Xoth

Xoth

INTERDIMENSIONAL INVOCATIONS WITH TYLER STURGILL
Since their debut in 2014, Seattle’s Xoth has continually spewed its unique brand of extreme metal upon unsuspecting listeners to great pleasure and critical acclaim. Appearing on festivals including Northwest Terror Fest and sharing the stage with bands including Voivod, Napalm Death, and Marduk, Xoth has consistently turned heads and expanded its cult-like following throughout the West Coast and beyond. With the release of their second full-length, Interdimensional Invocations, Xoth reveals a fully mature sound and a vivid imagination that is oddly familiar and refreshingly original at the same time. Shredding dual guitars, pummeling drums, speed chopper bass, and diverse vocals all dance together in disgusting harmony with magnificent mixing by Joe Cincotta at Full Force Studios (Obituary, Suffocation), and masterful mastering by Julian Silva (On Air Mastering). If you’re looking for the perfect soundtrack to a once-futuristic dystopia that is quickly becoming an inevitable reality, look no further.

‘Interdimensional Invocations’ was the product of three years of work. We always end up throwing away more music than we write. The compositions start at home, and then we work out the songs as a band. We spend a lot of time rearranging, trying out different parts together, trashing parts, and trying out each other’s ideas. It can be both fun and painful.

We record an album when we have eight songs finished that we are all happy about. No more, no less. I start by conjuring up some images and themes in my head, and then I let those drive the music that starts coming out. If done correctly, I can’t even recall how I came up with music in the first place. Some would call this connecting with your muse or reaching a flow state, something along those lines. It is all the same thing to me.


Every human being wants to know where they came from. We are all going to die and want to figure it all out before that happens. Obviously, many have found their answers in religion, science, new age-y stuff, etc. Personally, I want to stay away from any sort of dogma and spend my life learning and contemplating the endless possibilities of the universe. I won’t settle on one idea. I think you start to rot away from the inside out when your beliefs become stagnant.

I started to really get into music around 1999. I would come home from school, put on MTV, and watch for hours. It started with mainstream nu-metal music, and then I got into punk rock and started going to Warped Tour and shows like that. The first metal album that really screwed me up was GWAR’s ‘Scumdogs of the Universe.’. I was 12 years old when I discovered them through the Beavis and Butthead game on Sega Genesis. Soon after that, my guitar teacher showed me Iron Maiden, which got me hooked on playing metal guitar. I was truly introduced to the vastness of the genre when my family hosted an exchange student from Chile. We really connected, he played bass, and I played the guitar. He introduced me to many cool bands that I would have never known existed.

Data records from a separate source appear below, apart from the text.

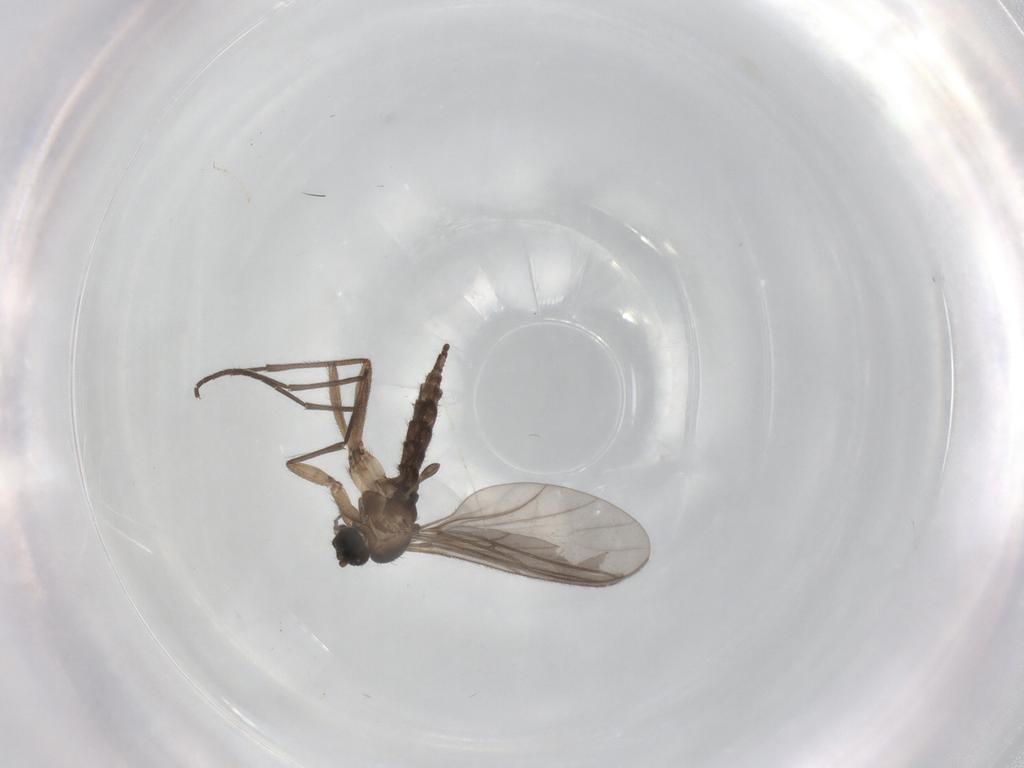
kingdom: Animalia
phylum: Arthropoda
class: Insecta
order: Diptera
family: Sciaridae
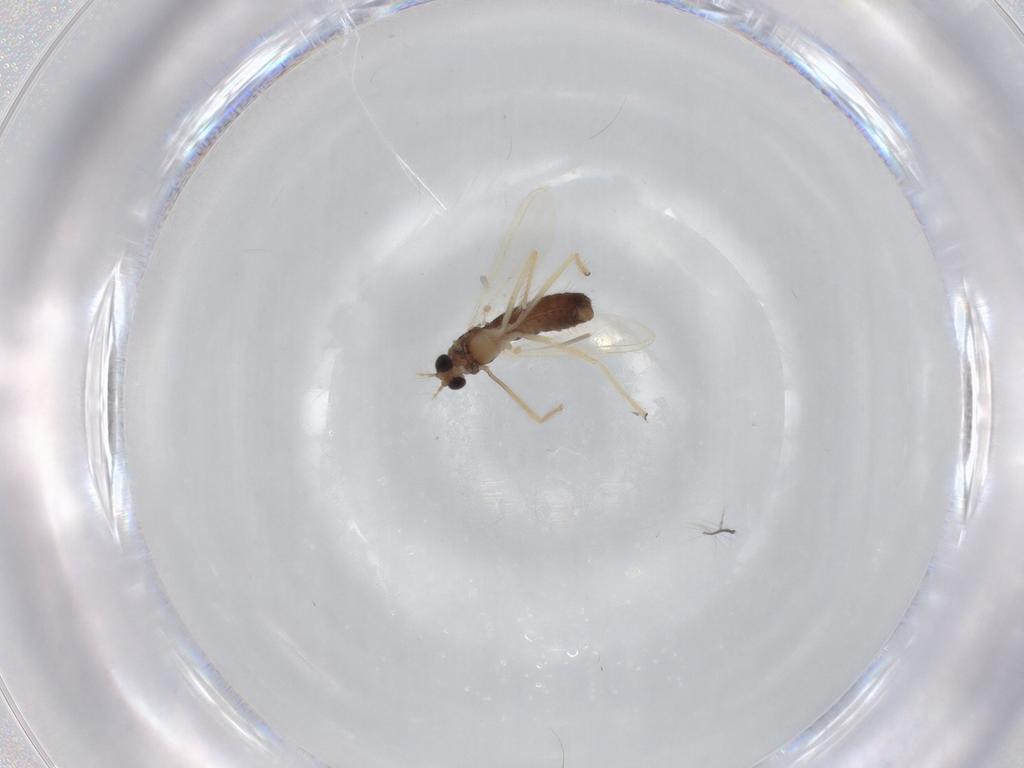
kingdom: Animalia
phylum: Arthropoda
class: Insecta
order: Diptera
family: Chironomidae
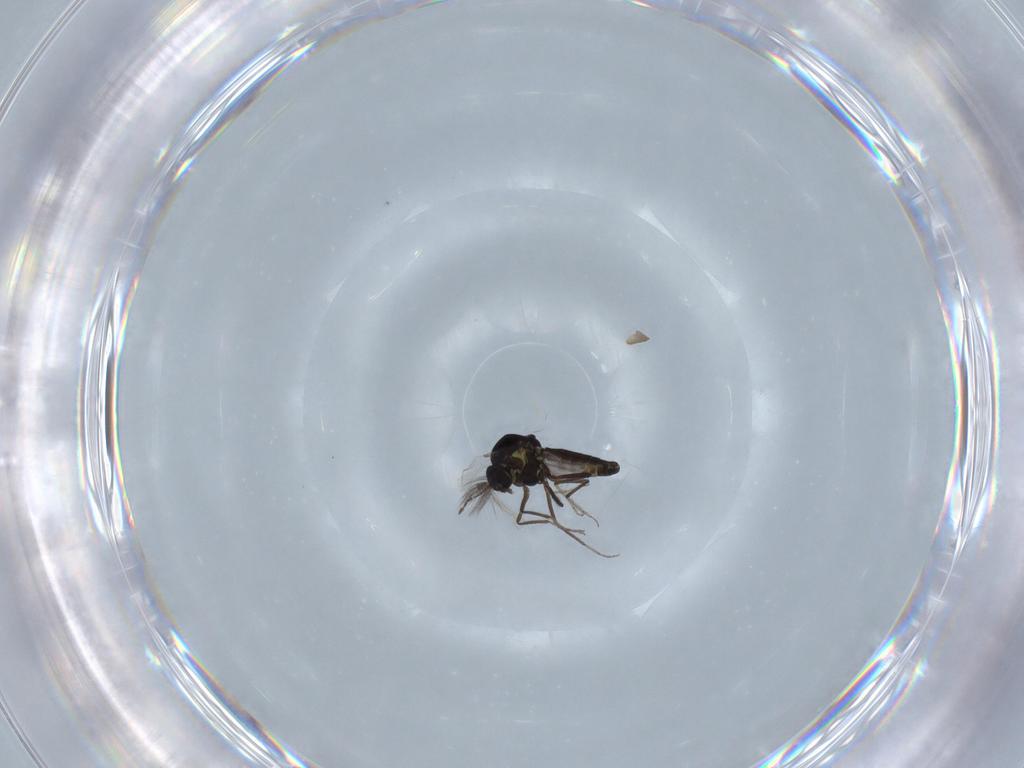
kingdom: Animalia
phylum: Arthropoda
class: Insecta
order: Diptera
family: Ceratopogonidae
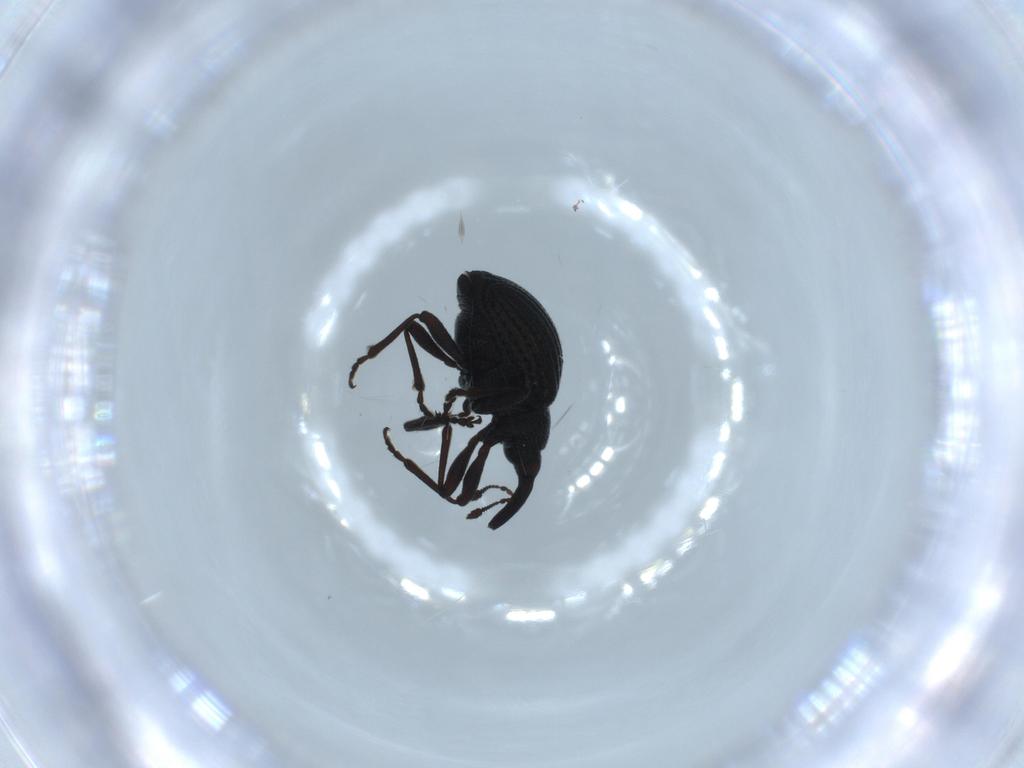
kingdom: Animalia
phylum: Arthropoda
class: Insecta
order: Coleoptera
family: Brentidae
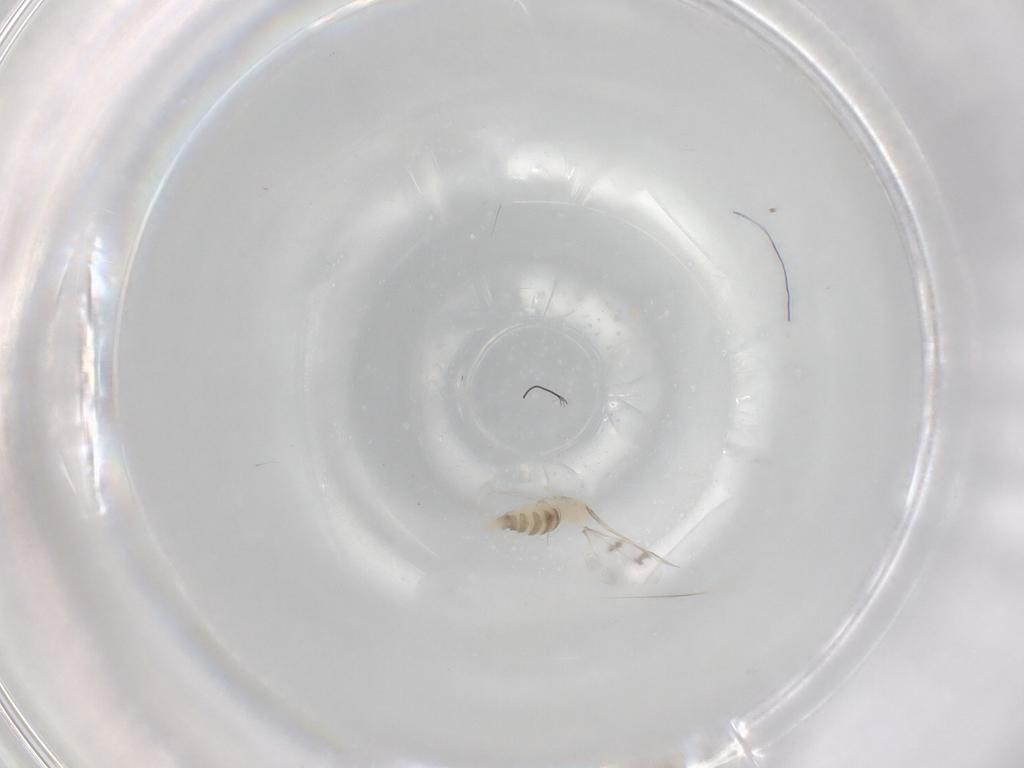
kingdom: Animalia
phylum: Arthropoda
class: Insecta
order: Diptera
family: Cecidomyiidae
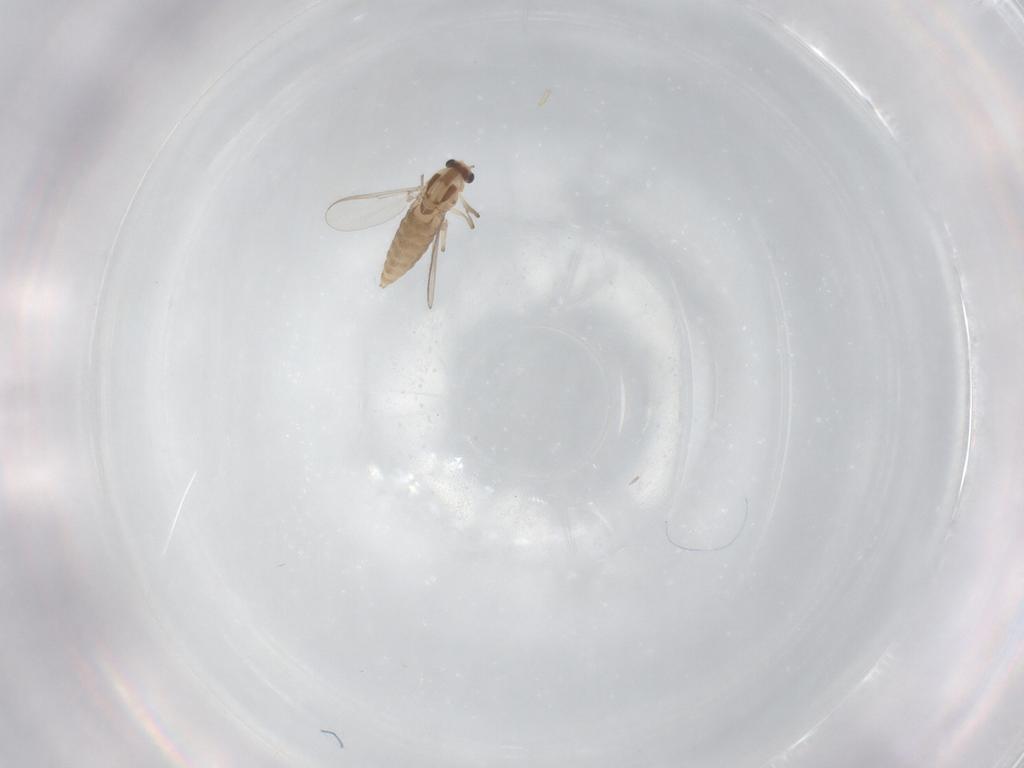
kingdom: Animalia
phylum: Arthropoda
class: Insecta
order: Diptera
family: Chironomidae
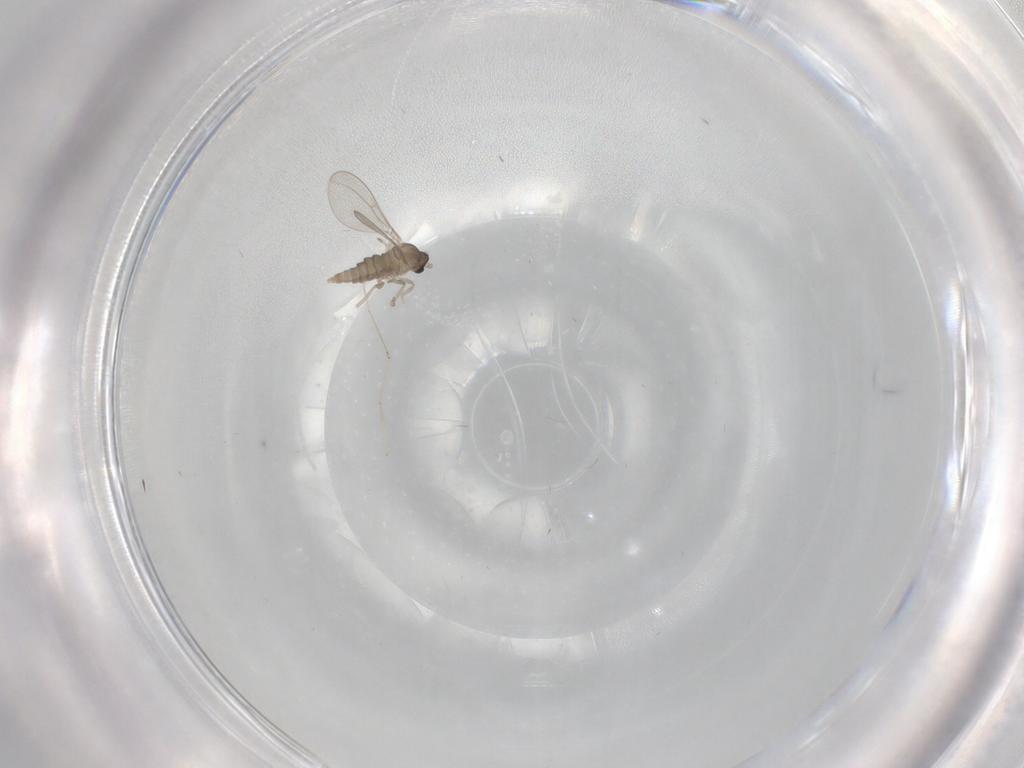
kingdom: Animalia
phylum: Arthropoda
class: Insecta
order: Diptera
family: Cecidomyiidae
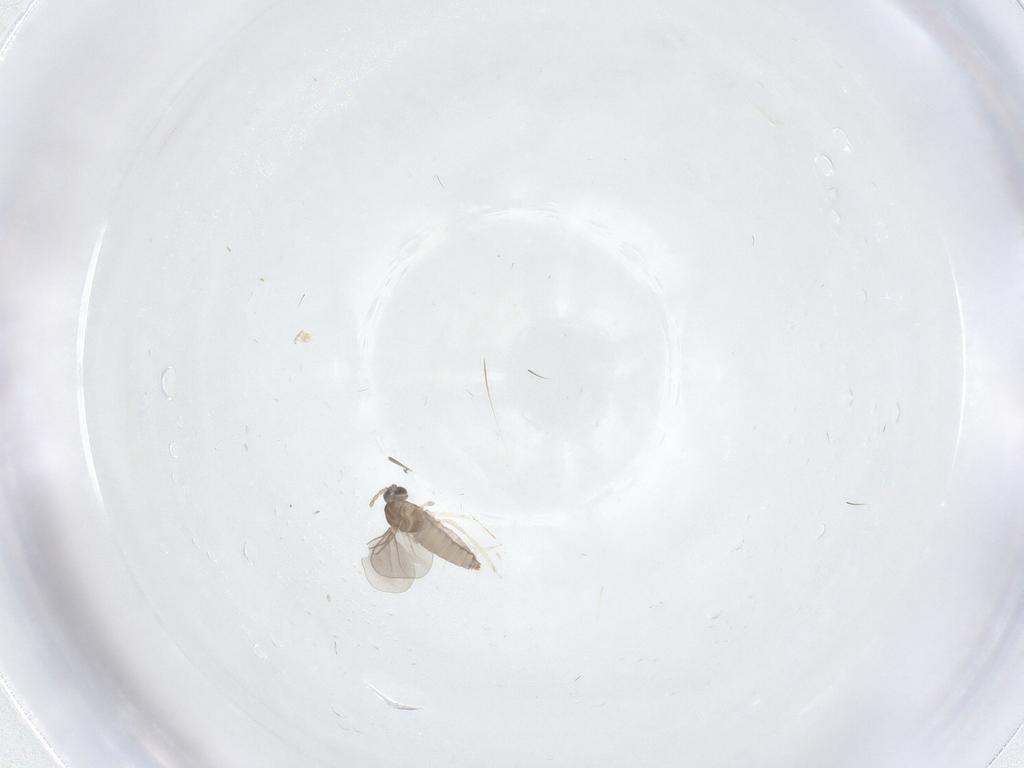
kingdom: Animalia
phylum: Arthropoda
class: Insecta
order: Diptera
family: Mycetophilidae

Xoth aims to connect people to the raw force of music through intensity and an extreme spectrum of melodic variance. We want to give an uplifting and exciting experience to take part in. I think music is everywhere. Nothing is static; everything is vibrating; everything has a frequency. What humans can hear is just a small part of the spectrum. So yes, I do think music can unite people through an unseen force that runs through everything while also being a good time. Perhaps music can even be used as a weapon?